[Camera pose estimation data]

BEGIN

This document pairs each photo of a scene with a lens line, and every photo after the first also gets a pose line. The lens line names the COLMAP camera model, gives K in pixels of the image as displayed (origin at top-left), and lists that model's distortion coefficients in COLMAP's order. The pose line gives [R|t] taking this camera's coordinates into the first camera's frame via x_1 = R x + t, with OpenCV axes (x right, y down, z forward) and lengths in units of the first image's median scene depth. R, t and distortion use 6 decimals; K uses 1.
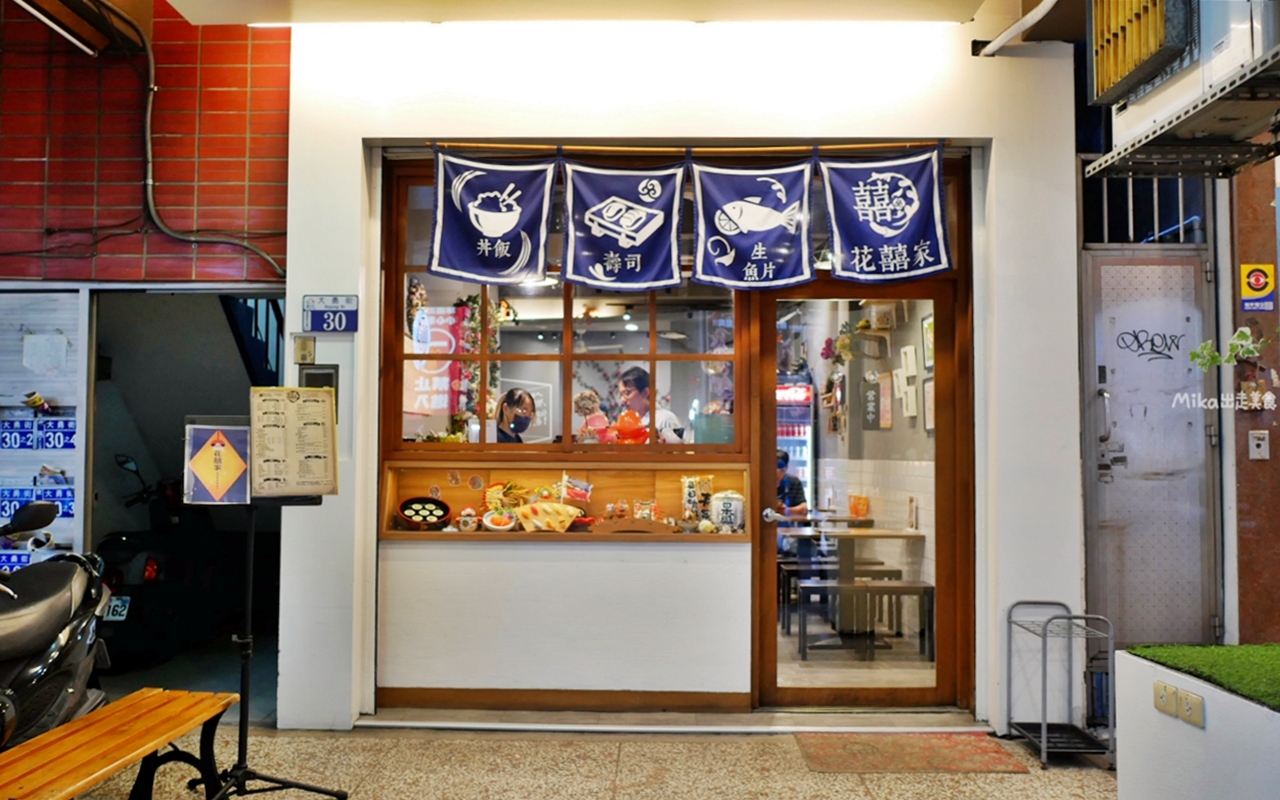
lens RADIAL K [[1135.9, 0, 640.0], [0, 1135.9, 400.0], [0, 0, 1]] dist [-0.019939, 0.011513]
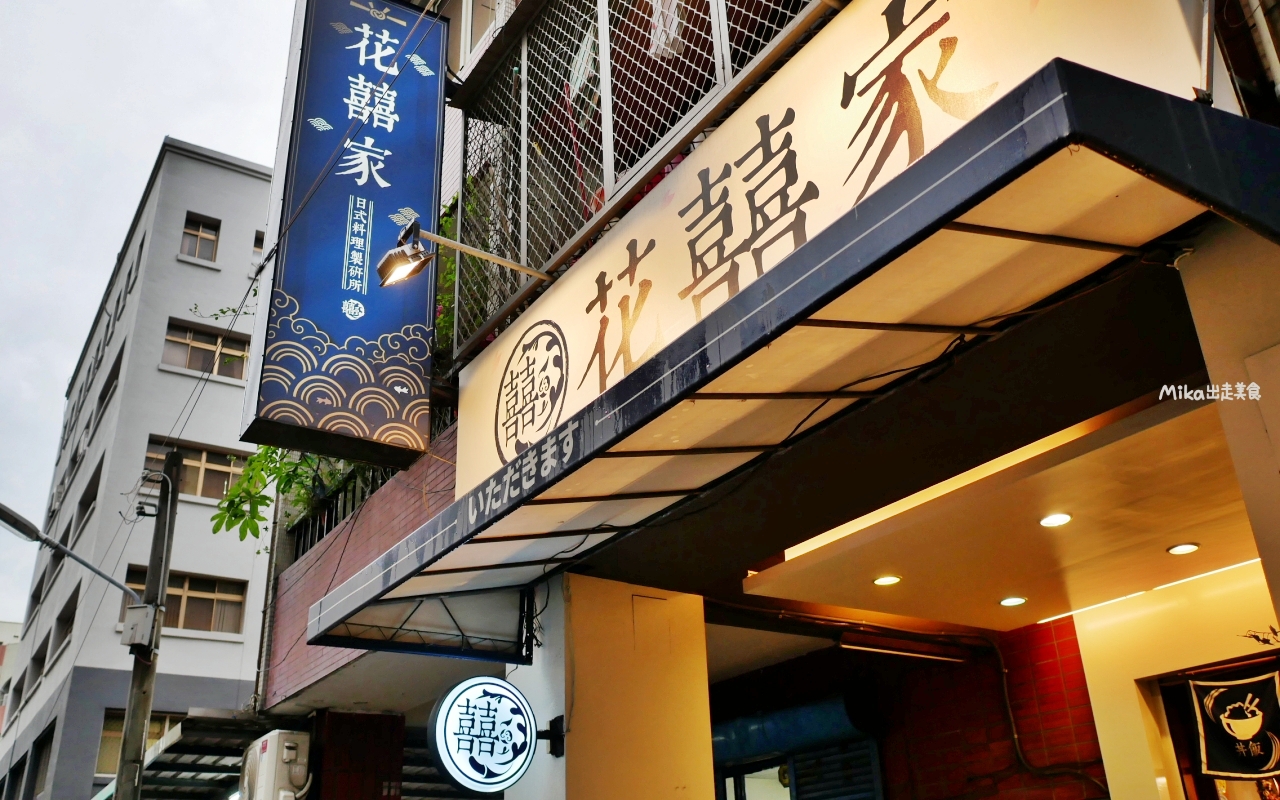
lens RADIAL K [[1125.5, 0, 641.1], [0, 1125.5, 385.0], [0, 0, 1]] dist [-0.021868, -0.015145]
pose [[0.565085, -0.378858, -0.732902, 0.536352], [0.079041, 0.909105, -0.409000, -0.050371], [0.821238, 0.173191, 0.543666, -0.277626]]
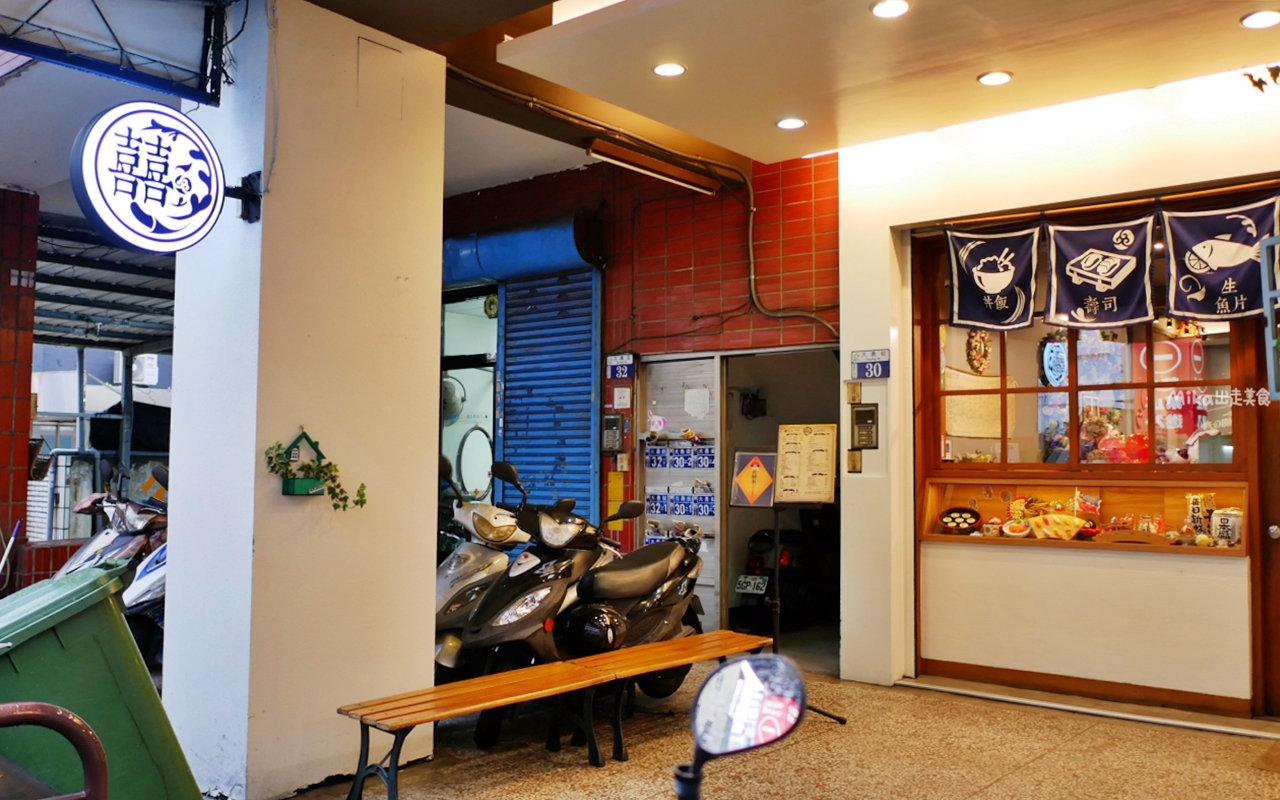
lens RADIAL K [[1135.9, 0, 640.0], [0, 1135.9, 400.0], [0, 0, 1]] dist [-0.019939, 0.011513]
pose [[0.780839, -0.035972, -0.623696, 0.326942], [0.026565, 0.999350, -0.024381, -0.010262], [0.624167, 0.002469, 0.781287, -0.181962]]
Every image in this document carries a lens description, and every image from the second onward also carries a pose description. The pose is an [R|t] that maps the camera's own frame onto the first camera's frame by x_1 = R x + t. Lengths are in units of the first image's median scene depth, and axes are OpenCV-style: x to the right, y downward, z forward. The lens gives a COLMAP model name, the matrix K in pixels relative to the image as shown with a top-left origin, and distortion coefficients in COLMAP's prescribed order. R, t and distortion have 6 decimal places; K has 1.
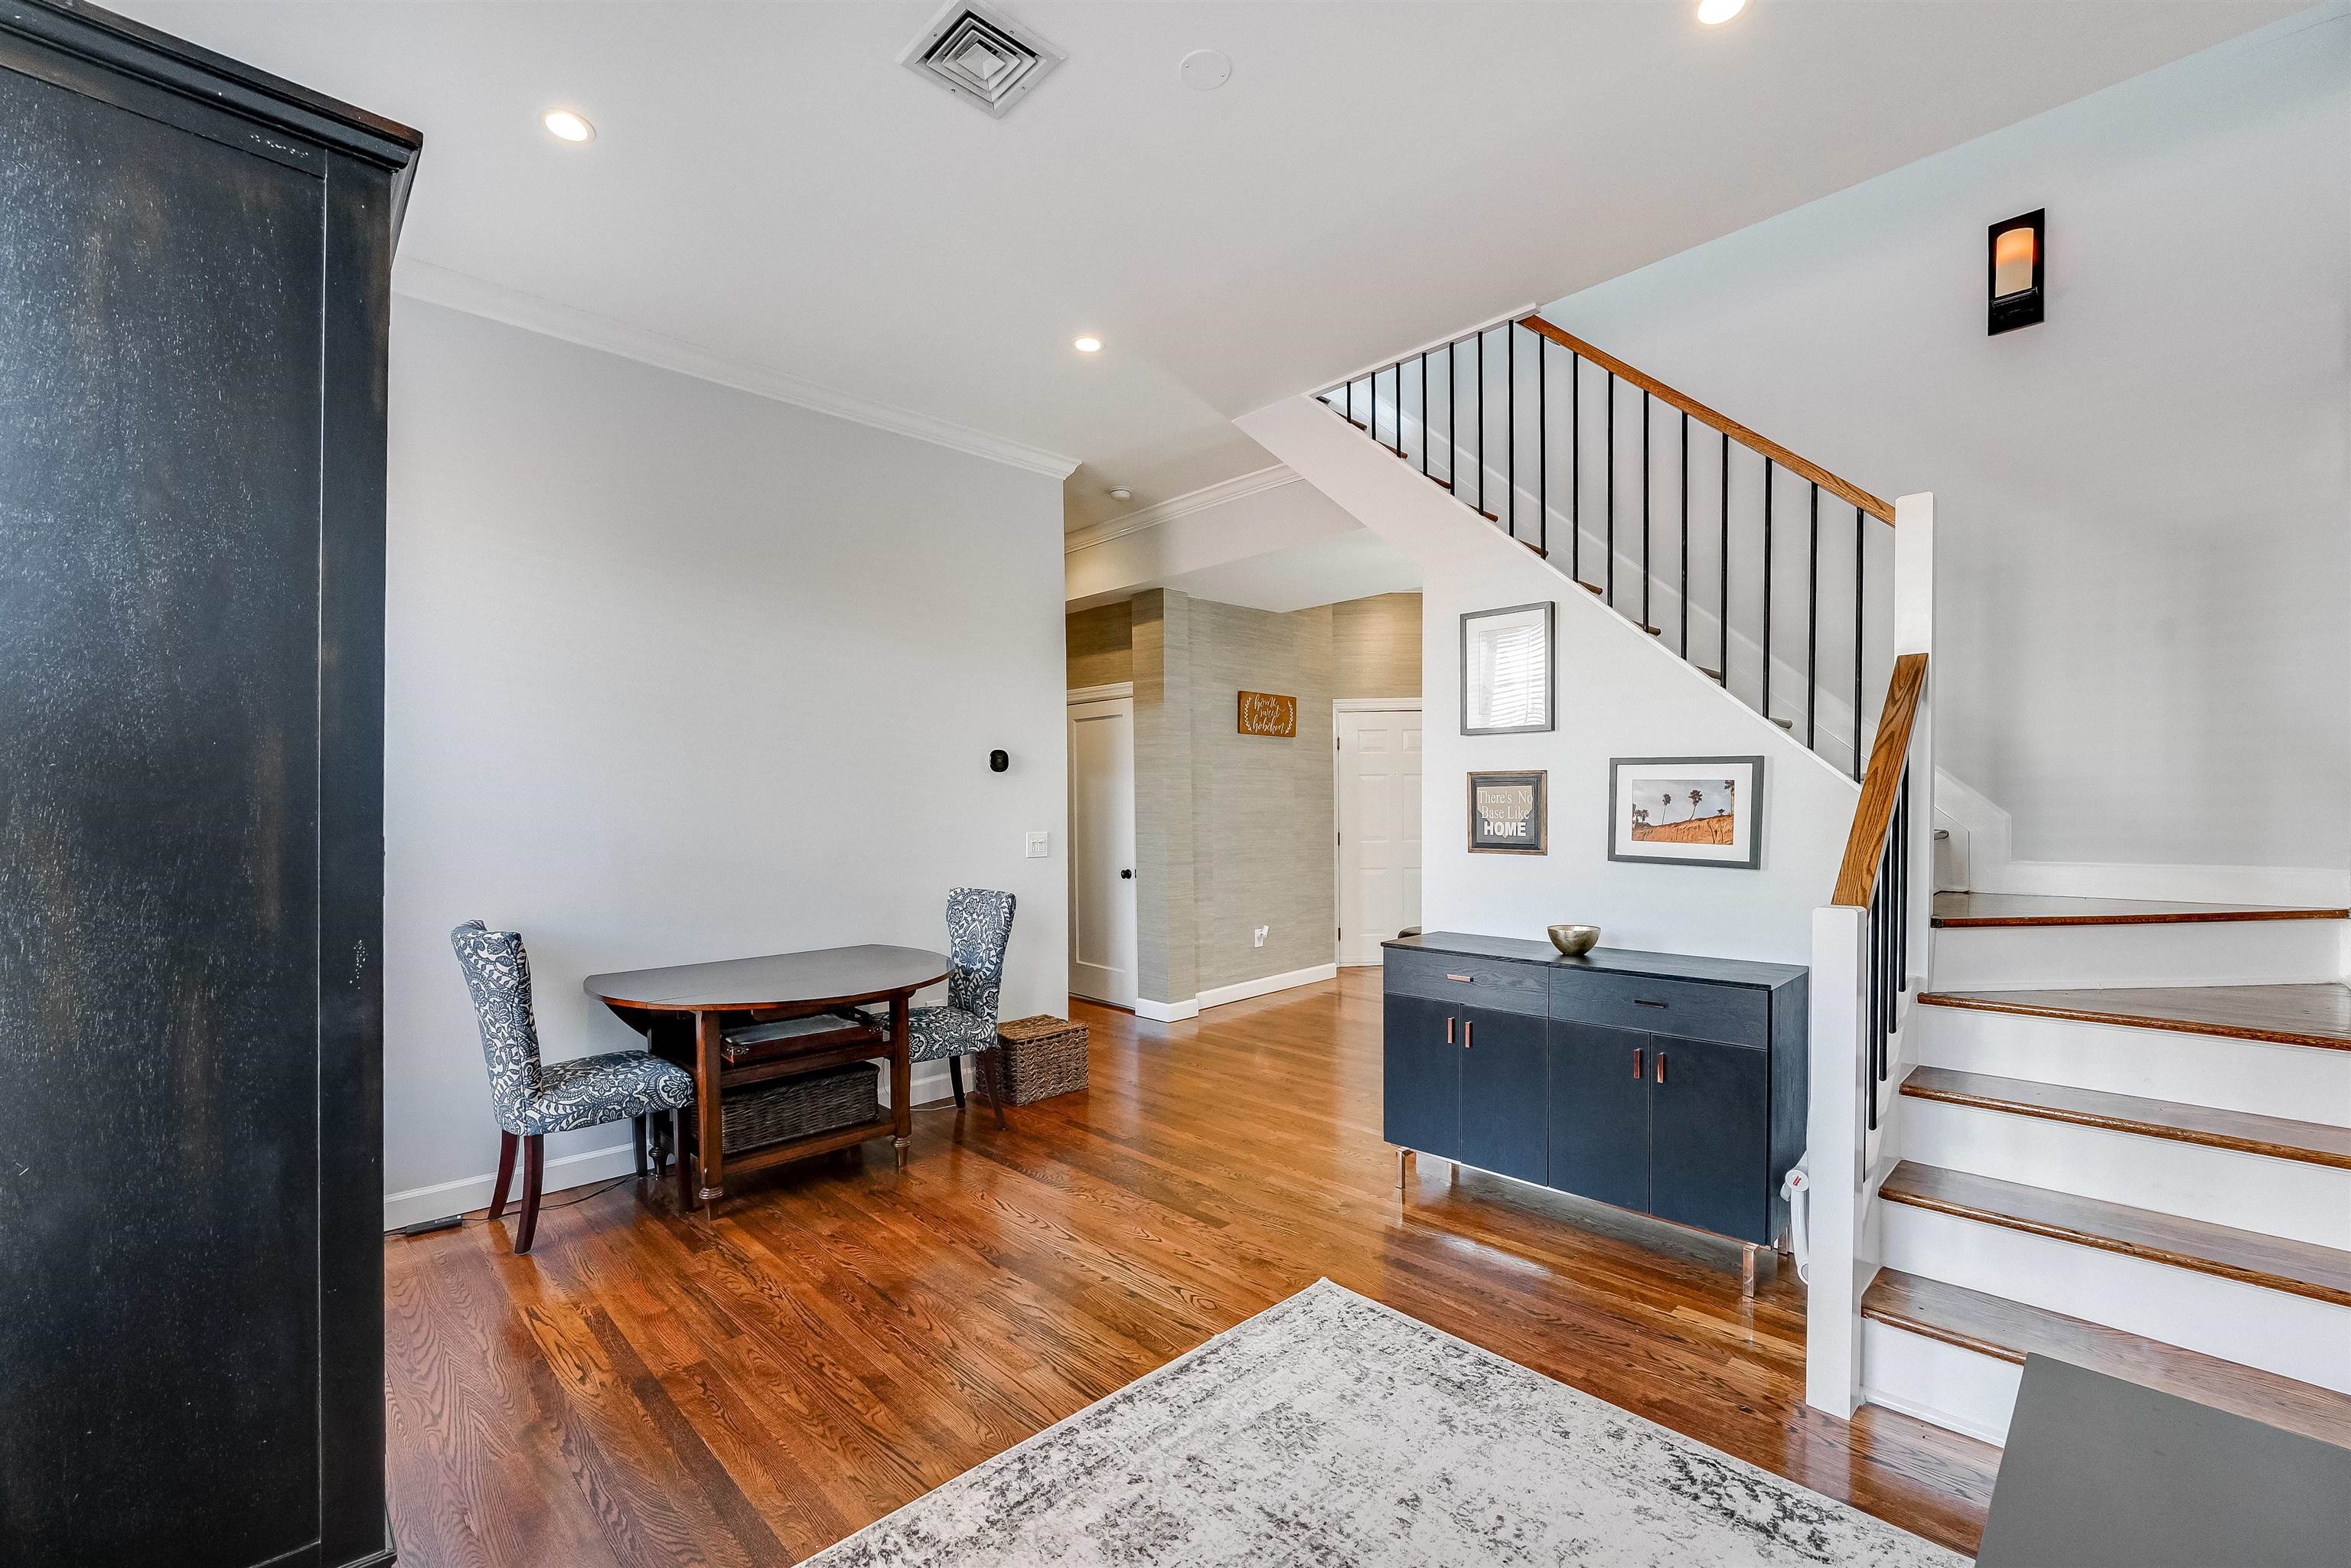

END

◆ **Work item**:
Render every line of the data above as a numbered list, skipping blank lines and leaving out the pictures.

◆ **Exercise result**:
1. This document pairs each photo of a scene with a lens line, and every photo after the first also gets a pose line. The lens line names the COLMAP camera model, gives K in pixels of the image as displayed (origin at top-left), and lists that model's distortion coefficients in COLMAP's order. The pose line gives [R|t] taking this camera's coordinates into the first camera's frame via x_1 = R x + t, with OpenCV axes (x right, y down, z forward) and lengths in units of the first image's median scene depth. R, t and distortion use 6 decimals; K uses 1.
2. lens RADIAL K [[1135.9, 0, 640.0], [0, 1135.9, 400.0], [0, 0, 1]] dist [-0.019939, 0.011513]
3. lens RADIAL K [[1125.5, 0, 641.1], [0, 1125.5, 385.0], [0, 0, 1]] dist [-0.021868, -0.015145]
4. pose [[0.565085, -0.378858, -0.732902, 0.536352], [0.079041, 0.909105, -0.409000, -0.050371], [0.821238, 0.173191, 0.543666, -0.277626]]
5. lens RADIAL K [[1135.9, 0, 640.0], [0, 1135.9, 400.0], [0, 0, 1]] dist [-0.019939, 0.011513]
6. pose [[0.780839, -0.035972, -0.623696, 0.326942], [0.026565, 0.999350, -0.024381, -0.010262], [0.624167, 0.002469, 0.781287, -0.181962]]
7. Every image in this document carries a lens description, and every image from the second onward also carries a pose description. The pose is an [R|t] that maps the camera's own frame onto the first camera's frame by x_1 = R x + t. Lengths are in units of the first image's median scene depth, and axes are OpenCV-style: x to the right, y downward, z forward. The lens gives a COLMAP model name, the matrix K in pixels relative to the image as shown with a top-left origin, and distortion coefficients in COLMAP's prescribed order. R, t and distortion have 6 decimal places; K has 1.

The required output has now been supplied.